How Cognitive Behavioral Therapy CBT Can Treat Your Addiction
These include cognitive shifts in self-efficacy related to various risk scenarios (eg, negative affective states, positive affective states), enactment of coping skills relevant to the CBT approach (eg, quantity or quality of skills), changes to environmental contingencies (eg, quantity or quality of available social supports). If CBT is delivered in an integrated format, then additional MOBC relevant to the other intervention should be considered. In contrast to many other methods, behavioral approaches to the treatment of
substance abuse have substantial research evidence in support of their
effectiveness. Two recent comprehensive reviews of the treatment research
literature offer strong evidence for their effectiveness (Holder et al., 1991; Miller et al., 1995). However, some critics argue that this is
because behavioral approaches have been developed under controlled conditions
and that in “real” therapy there are many more variables at work than can be
measured in controlled experiments. Providers should take advantage of the wide
range of behavioral therapy techniques that are available.
- If someone is at the point where they need professional treatment for their addiction, chances are they are using alcohol or drugs as their main means of coping with problems.
- Family members are counselled so as identify potential risk factors for relapse, such as emotional and behavioural changes.
- In this context, Smith and colleagues
reported positive outcomes for dependent users of both alcohol and cocaine
who received chemical aversion procedures as part of their treatment in
comparison to those who did not receive similar treatment (Frawley and Smith, 1990; Smith et al., 1997). - When you can identify these patterns, you start to work with your therapist on changing your negative thoughts into positive, healthier ones.
Cognitive therapy adheres to the basic goals of planned brief therapy, but
treatment times can vary. It typically lasts from 12 to 20 weeks, with the
client and therapist meeting once per week. However, it can be conducted
in less time–for instance, once per week for six to eight sessions. These
contingencies include threatened loss of job, spouse, or driver’s license
and were positively related to treatment outcome among alcohol users (Krampen, 1989).

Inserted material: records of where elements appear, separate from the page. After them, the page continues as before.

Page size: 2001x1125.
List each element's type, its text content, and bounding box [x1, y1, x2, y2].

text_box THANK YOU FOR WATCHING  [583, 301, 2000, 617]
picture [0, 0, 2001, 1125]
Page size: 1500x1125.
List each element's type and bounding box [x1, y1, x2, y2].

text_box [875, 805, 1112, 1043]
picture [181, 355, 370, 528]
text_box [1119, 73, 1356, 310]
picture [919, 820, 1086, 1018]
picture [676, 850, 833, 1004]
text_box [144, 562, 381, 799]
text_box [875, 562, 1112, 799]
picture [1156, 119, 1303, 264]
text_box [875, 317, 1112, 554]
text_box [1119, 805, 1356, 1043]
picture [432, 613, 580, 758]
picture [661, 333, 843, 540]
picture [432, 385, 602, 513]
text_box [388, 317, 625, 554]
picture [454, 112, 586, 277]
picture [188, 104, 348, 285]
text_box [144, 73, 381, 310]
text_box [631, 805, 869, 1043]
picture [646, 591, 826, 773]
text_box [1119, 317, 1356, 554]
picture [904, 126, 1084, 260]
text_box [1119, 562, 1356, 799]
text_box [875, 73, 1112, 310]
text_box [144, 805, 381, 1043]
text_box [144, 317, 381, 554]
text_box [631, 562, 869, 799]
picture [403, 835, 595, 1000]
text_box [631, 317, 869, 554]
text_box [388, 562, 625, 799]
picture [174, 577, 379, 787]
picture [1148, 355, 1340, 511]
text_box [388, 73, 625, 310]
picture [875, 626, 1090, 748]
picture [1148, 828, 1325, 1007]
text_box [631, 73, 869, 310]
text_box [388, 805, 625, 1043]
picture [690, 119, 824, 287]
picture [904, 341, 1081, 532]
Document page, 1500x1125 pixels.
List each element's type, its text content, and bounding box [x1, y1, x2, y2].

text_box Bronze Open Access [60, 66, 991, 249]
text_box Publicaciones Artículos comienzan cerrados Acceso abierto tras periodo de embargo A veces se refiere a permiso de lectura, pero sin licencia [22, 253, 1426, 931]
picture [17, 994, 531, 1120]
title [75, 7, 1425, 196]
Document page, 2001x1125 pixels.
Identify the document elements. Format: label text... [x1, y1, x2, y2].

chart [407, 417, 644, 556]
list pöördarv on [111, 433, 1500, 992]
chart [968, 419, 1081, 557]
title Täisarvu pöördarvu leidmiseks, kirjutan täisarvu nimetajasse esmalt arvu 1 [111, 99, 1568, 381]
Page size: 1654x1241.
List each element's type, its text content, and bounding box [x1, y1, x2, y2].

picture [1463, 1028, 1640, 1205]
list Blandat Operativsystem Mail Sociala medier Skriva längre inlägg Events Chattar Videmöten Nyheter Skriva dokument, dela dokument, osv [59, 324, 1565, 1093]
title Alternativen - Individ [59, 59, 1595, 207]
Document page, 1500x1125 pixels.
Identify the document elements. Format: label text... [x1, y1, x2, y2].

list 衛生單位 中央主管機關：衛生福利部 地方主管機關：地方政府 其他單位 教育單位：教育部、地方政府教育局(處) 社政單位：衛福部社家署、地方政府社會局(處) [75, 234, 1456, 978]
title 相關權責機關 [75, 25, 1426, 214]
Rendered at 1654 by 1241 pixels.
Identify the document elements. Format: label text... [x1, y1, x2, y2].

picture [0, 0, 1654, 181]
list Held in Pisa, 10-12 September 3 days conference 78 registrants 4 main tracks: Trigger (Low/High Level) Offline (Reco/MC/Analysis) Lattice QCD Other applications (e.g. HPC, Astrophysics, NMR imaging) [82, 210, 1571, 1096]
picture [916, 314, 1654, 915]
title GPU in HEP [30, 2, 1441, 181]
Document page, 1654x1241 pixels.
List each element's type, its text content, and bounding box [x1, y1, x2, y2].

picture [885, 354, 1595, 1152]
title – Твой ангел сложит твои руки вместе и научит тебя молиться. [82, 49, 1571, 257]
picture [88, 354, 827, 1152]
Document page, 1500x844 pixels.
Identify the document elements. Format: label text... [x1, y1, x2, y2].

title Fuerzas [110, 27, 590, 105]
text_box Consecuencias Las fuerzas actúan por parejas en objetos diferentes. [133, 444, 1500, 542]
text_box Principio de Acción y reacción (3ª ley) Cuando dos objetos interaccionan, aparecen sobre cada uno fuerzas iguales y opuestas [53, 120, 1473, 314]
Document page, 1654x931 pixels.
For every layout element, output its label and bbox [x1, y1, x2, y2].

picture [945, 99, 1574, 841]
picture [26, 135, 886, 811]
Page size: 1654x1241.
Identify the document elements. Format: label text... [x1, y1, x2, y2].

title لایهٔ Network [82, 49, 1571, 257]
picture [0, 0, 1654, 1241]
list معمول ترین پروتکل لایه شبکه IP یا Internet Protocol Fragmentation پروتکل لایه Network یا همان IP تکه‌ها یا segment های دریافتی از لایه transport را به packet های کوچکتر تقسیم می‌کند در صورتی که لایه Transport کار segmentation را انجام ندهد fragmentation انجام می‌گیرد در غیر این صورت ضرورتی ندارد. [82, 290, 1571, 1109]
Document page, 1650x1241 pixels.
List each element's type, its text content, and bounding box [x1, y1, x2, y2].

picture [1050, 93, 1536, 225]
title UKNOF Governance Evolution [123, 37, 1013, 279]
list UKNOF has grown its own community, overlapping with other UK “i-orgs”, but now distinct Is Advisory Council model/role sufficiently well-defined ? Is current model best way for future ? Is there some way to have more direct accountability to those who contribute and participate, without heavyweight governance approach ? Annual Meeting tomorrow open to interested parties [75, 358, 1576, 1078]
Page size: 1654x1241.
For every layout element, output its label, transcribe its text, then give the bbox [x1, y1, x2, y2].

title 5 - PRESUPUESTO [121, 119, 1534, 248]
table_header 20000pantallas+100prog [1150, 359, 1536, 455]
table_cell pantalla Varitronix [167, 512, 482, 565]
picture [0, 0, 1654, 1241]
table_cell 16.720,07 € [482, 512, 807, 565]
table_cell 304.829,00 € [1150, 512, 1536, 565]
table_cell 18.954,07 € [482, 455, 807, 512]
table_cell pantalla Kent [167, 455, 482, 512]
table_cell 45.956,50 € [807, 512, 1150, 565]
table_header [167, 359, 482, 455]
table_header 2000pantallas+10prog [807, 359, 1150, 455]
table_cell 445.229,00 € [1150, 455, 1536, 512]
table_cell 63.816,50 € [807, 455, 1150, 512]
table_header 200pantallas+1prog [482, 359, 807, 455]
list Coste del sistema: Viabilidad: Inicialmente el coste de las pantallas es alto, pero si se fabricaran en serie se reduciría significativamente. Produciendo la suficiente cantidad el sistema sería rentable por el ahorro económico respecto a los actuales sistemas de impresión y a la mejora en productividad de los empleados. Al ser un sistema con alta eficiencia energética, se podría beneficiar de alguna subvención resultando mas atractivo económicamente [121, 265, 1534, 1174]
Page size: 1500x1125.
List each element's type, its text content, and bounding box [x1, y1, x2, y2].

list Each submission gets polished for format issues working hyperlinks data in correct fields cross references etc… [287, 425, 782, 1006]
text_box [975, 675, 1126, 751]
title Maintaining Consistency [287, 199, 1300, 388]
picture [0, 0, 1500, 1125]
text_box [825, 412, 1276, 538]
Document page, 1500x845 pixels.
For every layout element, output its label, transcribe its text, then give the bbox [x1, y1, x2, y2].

Financial support and sponsorship
Self-efficacy has been thought of as both the degree of a client’s temptation
to use in substance-related settings and his degree of confidence in his
ability to refrain from using in those settings (Annis and Davis, 1988b; DiClemente et al., 1994; Sklar et al., 1997). The role of self-efficacy has
been examined for alcohol (Evans and
Dunn, 1995; Solomon and Annis,
1990), cocaine (Coon et al.,
1998; Rounds-Bryant et al.,
1997), marijuana (Stephens et
al., 1993), opiates (Reilly et
al., 1995), and across all of these substances of abuse (Sklar et al., 1997). This research
generally supports the hypothesis that those with lower levels of
self-efficacy are more likely to abuse substances. Folkman and Lazarus described two different levels of cognitive appraisal
(Folkman and Lazarus, 1988,
1991). This represents the individual’s perception of a
situation and an estimation of the potential level of stress, personal
challenge, or threat involved with the situation. Secondary appraisal
represents the individual’s evaluation of her ability to meet the challenges
and demands specific to the situation.
These are presented repeatedly without the previously learned pattern of drinking so as to lead to extinction. Despite work on cue reactivity, there is limited empirical cbt interventions for substance abuse support for the efficacy of cue exposure in recent literature14. Evidence from multiple studies also proves that CBT for addiction is an effective treatment.
Study Selection and Design
As standard outcomes (urinalyses or self-reported days of amphetamine use) were not reported, it was difficult to draw conclusions regarding the efficacy of the intervention in this sample. The client
is given an overview of the session, describing the area to be addressed and
the rationale for the specific intervention to be used. This is facilitated
by skill guidelines that focus attention on the most important aspects of
the approach as it applies to substance abuse.
As with other treatments for alcoholism and drug abuse, including pharmaceutical treatments, cognitive behavioral therapy works best when combined with other recovery efforts. This includes participation in support groups like Alcoholics Anonymous or Narcotics Anonymous. Non-significant pooled effects, in contrast to a specific therapy, across outcome types and follow-up time point was observed in the present study. As noted above, this type of contrast characterized the majority of studies reviewed despite the known phenomenon of limited evidence for differential efficacy between specific therapies (i.e., the dodo bird effect).
Modularization and evaluation of effective components
Although self-efficacy is related to the availability of coping skills and
would be expected to increase as the client learns new skills, this does not
always occur spontaneously. It is often necessary to help the client change
the passivity and sense of helplessness that often accompany low
self-efficacy. However, the model that appears to have the greatest impact and lasting
influence uses the idea of performance accomplishments to enhance client
self-efficacy. Annis and Davis use graduated homework
assignments to help in this process (Annis and Davis, 1988b).